Exercise set:
**a.** Return the passage of the Cape otter text between "Cape Otter Diet" and "in South Africa.", inclusive, copied word for word.
**b.** Sum up the Cape otter text in two sentences.
**c.** Using the Cape otter text, answer these:
(i) How long is the gestation period?
(ii) What does the otter mainly eat?
(iii) How many clawless digits are on each foot?
--- Text for analysis Enclosed Below ---
Cape Otter

© Jacques Marais


Cape otter (aonyx capensi)


The Cape clawless otter is about 1.3 m in length and weighs up to 13 kg. Its dense fur is a dark brown in colour, apart from the belly, cheeks and upper lip which are white. They have thick and rather short tails. Having 5 clawless digits on each foot, the hind feet are webbed in half its length whereas the toes of the front feet are unwebbed.

Cape Otter Diet

Feeding predominantly on crabs, the Cape otter also eats fish, insects, birds, reptiles, molluscs, lobsters, frogs and small mammals.

Cape Otter Breeding

After a gestation period of 60 to 65 days, one to three young are born per litter. Having no specific breeding season, this animal breeds throughout the year in South Africa.

Cape Otter Behaviour

The Cape otter is solitary and very elusive in the wild. Young stay with their mothers, living in groups of up to eight. The males do not associate with the females and are not involved in rearing the young. Being intelligent and playful animals, the Cape otter is pleasant to observe.
--- End of Enclosed Text for analysis ---
--- The data Enclosed Below ---
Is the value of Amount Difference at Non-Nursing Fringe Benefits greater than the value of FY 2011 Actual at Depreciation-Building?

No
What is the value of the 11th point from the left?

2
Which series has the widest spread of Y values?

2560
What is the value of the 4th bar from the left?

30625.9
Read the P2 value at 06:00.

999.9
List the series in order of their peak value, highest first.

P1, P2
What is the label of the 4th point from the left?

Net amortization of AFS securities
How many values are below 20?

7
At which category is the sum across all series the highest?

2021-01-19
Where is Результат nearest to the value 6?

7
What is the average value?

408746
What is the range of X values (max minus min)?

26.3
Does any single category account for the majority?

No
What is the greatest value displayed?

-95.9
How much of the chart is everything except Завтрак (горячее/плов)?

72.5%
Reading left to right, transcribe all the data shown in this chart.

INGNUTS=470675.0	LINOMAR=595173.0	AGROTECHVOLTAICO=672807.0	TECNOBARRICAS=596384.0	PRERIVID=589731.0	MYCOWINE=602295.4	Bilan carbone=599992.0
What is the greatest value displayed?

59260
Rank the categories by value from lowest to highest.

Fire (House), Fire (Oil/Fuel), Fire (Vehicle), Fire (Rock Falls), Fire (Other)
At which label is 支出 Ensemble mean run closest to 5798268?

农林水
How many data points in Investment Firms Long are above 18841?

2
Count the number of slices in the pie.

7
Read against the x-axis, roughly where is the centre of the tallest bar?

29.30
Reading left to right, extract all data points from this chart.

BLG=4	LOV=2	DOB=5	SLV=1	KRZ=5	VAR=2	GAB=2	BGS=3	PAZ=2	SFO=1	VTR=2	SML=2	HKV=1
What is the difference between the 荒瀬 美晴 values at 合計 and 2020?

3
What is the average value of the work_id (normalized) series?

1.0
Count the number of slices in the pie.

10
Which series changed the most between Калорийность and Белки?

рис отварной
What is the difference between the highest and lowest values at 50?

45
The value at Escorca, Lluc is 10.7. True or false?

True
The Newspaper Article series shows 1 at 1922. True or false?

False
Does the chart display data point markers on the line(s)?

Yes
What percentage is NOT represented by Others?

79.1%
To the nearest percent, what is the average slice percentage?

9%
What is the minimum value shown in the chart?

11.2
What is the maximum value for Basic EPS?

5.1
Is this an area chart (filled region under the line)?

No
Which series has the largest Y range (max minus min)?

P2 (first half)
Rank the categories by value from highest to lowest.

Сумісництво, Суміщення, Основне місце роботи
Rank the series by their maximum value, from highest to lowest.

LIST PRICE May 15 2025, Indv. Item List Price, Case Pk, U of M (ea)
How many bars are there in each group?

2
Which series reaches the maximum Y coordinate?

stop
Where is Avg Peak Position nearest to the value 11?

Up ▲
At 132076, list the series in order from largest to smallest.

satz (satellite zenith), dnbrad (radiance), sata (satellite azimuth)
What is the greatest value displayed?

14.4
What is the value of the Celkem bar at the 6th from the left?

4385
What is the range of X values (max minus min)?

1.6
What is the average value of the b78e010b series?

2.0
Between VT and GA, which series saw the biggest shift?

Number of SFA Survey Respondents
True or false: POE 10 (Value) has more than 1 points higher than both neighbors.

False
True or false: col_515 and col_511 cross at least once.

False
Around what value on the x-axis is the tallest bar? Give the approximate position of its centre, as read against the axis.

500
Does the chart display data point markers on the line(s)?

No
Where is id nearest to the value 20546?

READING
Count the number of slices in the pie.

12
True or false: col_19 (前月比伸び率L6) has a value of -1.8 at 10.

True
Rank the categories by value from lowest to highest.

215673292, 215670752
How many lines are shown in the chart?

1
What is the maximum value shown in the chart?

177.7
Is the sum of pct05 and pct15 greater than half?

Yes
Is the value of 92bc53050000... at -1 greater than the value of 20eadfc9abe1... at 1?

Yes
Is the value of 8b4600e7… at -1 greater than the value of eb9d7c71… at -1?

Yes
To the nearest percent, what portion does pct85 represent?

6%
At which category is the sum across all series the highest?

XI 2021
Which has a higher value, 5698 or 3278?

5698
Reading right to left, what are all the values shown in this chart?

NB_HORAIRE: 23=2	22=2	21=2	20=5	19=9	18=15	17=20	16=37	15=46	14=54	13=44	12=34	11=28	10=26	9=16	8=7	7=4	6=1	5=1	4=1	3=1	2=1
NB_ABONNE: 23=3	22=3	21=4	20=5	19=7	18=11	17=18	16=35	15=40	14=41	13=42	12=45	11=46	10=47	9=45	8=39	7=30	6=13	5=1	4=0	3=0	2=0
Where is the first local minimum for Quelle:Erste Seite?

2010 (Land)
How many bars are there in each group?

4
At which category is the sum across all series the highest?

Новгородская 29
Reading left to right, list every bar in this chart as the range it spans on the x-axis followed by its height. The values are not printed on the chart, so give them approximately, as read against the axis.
--- End of Enclosed The data ---
Answers to the problems:
**a.**
Cape Otter Diet

Feeding predominantly on crabs, the Cape otter also eats fish, insects, birds, reptiles, molluscs, lobsters, frogs and small mammals.

Cape Otter Breeding

After a gestation period of 60 to 65 days, one to three young are born per litter. Having no specific breeding season, this animal breeds throughout the year in South Africa.

**b.** The Cape clawless otter is about 1.3 m long, weighs up to 13 kg, and has dense dark brown fur with a white belly, cheeks and upper lip. It feeds mostly on crabs, breeds all year in South Africa, and lives alone, while the young stay with their mothers in groups of up to eight.

**c.**
(i) 60 to 65 days
(ii) Crabs
(iii) Five